Two Hunterdon County women sentenced for distributing opioids
TRENTON, N.J. – Special Agent in Charge of the Drug Enforcement Administration’s New Jersey Division, Valerie A. Nickerson, and U.S. Attorney for the District of New Jersey, Craig Carpenito, announced two Hunterdon County, New Jersey, women were sentenced today to federal prison terms for their respective roles in an oxycodone distribution conspiracy in Flemington, New Jersey.
Michele Call, 63, of Flemington was sentenced to 54 months in prison, and Nelida Rios, 55, also of Flemington, was sentenced to 48 months in prison. Both defendants previously pleaded guilty before U.S. District Judge Freda Wolfson to informations charging them each with one count of conspiracy to distribute and possess with intent to distribute oxycodone. Judge Wolfson imposed the sentences today in Trenton federal court.
From April 2016 through December 2017, Rios, Call and Call’s daughter, Alicia Balaban, 35, of Wellington, Florida, worked together to secure prescriptions for oxycodone, fill them at pharmacies in Flemington, and then distribute the pills to Marie DeJulia, 42, of Lodi, New Jersey, from Call’s and Rios’ Flemington residences for resale. The conspirators distributed thousands of 30 mg oxycodone pills.
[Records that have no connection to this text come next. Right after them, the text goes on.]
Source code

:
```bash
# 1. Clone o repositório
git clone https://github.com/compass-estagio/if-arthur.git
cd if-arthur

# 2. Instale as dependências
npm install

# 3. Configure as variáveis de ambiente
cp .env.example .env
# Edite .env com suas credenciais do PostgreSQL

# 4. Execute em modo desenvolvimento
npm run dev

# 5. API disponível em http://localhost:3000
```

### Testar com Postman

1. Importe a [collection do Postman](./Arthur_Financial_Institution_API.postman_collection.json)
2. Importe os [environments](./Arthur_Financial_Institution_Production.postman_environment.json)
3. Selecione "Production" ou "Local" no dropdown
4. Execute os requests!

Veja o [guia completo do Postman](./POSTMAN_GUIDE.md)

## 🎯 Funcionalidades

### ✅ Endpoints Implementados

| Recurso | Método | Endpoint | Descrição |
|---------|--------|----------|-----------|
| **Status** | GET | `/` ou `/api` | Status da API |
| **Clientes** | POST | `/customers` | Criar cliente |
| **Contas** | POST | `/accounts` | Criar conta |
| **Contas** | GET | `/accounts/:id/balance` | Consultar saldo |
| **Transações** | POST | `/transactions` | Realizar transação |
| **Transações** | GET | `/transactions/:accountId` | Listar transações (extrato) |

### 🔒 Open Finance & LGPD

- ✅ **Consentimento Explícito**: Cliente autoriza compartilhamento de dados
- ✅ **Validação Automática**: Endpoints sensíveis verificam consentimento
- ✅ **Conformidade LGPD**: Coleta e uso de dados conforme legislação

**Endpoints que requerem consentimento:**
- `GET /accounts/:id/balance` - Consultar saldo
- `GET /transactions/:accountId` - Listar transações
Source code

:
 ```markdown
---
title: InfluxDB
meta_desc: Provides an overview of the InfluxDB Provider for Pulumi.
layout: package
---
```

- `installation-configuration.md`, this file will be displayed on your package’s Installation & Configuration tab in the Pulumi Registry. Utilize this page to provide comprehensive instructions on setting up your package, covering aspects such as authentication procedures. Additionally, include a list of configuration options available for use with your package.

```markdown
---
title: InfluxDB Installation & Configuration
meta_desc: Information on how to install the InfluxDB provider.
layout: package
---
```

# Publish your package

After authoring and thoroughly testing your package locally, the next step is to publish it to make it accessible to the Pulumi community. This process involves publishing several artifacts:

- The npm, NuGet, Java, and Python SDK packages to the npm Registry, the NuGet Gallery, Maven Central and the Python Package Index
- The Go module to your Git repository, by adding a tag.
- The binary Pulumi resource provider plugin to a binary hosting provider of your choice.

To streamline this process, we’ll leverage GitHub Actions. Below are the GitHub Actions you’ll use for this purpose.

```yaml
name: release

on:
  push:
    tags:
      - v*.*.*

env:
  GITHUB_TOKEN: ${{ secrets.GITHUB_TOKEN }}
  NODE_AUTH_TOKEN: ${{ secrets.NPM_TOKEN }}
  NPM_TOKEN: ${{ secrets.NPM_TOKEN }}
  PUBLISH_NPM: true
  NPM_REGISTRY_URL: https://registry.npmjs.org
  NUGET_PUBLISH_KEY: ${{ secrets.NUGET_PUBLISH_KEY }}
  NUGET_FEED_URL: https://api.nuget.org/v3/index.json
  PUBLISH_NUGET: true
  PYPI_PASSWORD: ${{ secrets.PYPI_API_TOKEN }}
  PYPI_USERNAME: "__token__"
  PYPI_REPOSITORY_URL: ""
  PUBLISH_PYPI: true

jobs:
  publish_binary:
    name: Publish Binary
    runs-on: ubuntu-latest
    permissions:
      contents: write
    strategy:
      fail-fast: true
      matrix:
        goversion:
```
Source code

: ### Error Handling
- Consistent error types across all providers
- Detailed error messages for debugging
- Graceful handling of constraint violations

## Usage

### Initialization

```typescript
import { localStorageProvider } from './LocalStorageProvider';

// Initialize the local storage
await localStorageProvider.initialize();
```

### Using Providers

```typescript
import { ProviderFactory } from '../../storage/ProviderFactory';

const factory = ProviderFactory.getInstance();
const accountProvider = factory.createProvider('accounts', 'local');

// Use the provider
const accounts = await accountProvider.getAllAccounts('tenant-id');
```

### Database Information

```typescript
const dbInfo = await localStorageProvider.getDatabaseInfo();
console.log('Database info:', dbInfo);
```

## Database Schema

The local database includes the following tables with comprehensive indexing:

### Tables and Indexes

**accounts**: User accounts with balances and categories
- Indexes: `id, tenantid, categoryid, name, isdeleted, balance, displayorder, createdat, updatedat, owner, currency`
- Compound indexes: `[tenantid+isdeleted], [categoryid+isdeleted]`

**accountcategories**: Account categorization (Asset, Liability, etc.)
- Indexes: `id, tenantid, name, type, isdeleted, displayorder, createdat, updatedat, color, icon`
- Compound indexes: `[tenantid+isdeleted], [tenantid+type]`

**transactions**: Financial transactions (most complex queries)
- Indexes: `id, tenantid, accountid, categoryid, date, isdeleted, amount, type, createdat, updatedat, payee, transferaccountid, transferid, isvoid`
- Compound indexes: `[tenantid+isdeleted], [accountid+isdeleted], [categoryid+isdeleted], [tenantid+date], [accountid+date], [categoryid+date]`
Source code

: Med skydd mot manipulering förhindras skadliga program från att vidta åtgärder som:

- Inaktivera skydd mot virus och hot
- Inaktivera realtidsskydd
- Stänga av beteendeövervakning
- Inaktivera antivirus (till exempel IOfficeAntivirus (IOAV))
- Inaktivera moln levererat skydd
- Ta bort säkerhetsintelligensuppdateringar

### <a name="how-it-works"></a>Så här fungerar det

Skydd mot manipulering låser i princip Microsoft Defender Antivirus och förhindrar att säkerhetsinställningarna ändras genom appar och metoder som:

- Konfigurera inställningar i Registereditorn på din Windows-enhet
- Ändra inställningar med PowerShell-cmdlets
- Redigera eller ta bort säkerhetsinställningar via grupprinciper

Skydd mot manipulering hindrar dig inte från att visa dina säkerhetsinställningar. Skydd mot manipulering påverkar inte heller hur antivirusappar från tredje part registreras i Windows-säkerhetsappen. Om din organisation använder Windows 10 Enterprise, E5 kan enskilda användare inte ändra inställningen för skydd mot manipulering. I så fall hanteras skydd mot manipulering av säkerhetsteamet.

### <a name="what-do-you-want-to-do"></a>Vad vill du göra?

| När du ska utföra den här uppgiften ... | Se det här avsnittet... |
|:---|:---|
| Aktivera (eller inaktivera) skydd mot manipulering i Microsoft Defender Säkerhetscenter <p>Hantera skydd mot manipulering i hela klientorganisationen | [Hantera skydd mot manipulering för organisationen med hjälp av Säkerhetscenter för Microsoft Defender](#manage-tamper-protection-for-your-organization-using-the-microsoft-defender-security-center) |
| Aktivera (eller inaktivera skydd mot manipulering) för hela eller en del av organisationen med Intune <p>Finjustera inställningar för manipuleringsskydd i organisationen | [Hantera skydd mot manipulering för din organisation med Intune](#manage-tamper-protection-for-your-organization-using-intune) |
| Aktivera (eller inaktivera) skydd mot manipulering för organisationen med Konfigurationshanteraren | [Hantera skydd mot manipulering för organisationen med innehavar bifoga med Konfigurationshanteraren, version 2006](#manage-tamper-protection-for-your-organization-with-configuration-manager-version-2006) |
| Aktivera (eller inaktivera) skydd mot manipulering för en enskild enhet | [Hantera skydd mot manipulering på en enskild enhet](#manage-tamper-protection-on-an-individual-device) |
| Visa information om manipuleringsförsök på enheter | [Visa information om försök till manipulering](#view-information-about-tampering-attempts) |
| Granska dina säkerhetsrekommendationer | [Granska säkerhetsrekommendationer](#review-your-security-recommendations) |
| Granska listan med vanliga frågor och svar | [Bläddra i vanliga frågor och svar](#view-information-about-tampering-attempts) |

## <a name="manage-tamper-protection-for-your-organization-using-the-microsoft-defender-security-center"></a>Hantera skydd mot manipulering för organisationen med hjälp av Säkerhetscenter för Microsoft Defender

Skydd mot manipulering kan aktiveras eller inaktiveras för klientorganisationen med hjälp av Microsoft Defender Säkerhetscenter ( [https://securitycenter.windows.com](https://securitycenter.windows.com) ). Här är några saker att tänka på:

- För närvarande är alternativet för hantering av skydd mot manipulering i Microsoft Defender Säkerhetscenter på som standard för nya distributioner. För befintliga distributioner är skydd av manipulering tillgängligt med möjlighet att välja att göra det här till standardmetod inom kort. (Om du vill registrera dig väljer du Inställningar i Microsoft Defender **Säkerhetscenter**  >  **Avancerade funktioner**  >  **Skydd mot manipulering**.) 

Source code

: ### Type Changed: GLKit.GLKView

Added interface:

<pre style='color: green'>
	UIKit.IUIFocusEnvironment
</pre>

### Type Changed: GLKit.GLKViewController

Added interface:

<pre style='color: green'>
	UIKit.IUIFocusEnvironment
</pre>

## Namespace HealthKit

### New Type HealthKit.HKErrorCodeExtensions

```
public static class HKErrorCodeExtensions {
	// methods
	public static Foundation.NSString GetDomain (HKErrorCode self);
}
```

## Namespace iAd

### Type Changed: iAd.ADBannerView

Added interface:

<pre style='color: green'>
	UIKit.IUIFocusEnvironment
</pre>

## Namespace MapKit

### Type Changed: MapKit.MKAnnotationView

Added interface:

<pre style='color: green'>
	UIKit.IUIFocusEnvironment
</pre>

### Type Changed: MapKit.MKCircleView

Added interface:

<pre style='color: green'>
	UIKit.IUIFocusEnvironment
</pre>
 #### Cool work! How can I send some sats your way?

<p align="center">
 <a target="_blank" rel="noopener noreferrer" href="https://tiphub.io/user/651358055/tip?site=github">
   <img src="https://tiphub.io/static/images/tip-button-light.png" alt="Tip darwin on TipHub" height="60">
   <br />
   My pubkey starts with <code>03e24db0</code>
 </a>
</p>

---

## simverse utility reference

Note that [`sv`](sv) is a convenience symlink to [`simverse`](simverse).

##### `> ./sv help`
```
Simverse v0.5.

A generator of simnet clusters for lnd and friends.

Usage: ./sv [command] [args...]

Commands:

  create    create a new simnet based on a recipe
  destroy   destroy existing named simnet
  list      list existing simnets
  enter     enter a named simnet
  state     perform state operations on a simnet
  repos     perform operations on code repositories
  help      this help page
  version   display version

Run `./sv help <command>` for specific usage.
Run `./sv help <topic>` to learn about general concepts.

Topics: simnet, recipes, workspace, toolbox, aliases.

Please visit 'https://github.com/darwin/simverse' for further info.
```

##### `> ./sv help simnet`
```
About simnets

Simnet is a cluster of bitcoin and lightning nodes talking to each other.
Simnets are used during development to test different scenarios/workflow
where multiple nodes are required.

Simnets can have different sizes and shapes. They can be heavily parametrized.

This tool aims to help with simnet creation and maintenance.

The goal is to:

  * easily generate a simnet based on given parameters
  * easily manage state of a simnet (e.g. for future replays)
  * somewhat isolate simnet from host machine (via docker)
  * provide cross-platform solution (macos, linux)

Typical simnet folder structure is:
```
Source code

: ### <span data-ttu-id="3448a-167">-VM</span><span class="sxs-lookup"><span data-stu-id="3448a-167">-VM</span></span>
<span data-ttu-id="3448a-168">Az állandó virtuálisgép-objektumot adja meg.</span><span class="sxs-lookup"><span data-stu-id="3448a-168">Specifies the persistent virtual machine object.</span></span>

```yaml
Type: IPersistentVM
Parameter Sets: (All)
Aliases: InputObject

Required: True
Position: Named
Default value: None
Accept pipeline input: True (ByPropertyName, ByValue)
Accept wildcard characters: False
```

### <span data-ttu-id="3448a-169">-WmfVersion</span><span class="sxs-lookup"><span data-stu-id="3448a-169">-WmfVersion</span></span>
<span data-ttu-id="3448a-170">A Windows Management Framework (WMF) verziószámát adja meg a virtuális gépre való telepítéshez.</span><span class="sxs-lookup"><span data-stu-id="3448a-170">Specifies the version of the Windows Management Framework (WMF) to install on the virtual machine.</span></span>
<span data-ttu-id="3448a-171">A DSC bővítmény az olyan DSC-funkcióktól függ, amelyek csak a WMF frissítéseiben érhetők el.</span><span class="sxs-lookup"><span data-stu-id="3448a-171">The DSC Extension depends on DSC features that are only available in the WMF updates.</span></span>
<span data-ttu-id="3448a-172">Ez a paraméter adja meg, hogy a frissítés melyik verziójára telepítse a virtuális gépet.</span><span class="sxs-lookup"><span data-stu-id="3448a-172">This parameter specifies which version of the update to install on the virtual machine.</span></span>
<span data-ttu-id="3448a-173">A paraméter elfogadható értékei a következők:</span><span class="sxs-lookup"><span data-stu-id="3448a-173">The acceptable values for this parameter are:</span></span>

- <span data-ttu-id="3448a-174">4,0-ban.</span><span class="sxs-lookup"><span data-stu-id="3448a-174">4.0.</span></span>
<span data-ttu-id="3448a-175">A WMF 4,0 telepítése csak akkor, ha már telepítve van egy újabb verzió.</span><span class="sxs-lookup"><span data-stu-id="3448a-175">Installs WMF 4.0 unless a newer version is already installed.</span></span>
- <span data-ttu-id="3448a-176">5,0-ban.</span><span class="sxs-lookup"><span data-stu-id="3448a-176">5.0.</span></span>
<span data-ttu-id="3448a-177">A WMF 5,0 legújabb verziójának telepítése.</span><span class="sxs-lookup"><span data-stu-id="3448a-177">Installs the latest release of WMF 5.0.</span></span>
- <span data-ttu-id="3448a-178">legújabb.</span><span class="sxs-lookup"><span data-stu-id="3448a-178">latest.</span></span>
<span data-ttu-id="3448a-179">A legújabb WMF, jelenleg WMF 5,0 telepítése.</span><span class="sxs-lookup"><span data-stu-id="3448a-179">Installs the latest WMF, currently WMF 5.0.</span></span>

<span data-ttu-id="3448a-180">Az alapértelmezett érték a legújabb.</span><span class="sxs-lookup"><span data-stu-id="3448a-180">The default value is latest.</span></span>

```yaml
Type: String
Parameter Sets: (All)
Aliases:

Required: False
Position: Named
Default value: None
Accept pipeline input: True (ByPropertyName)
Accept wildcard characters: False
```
In addition to the prison terms, Judge Wolfson sentenced both women to three years of supervised release, and fined them each $1,000. She ordered forfeiture of $40,000 from Call and $42,000 from Rios.
Balaban and DeJulia have also pleaded guilty and are scheduled to be sentenced next week.
U.S. Attorney Carpenito credited special agents of the Drug Enforcement Administration’s New Jersey Division, under the direction of Special Agent in Charge Nickerson in Newark, with the investigation leading to today’s sentencings.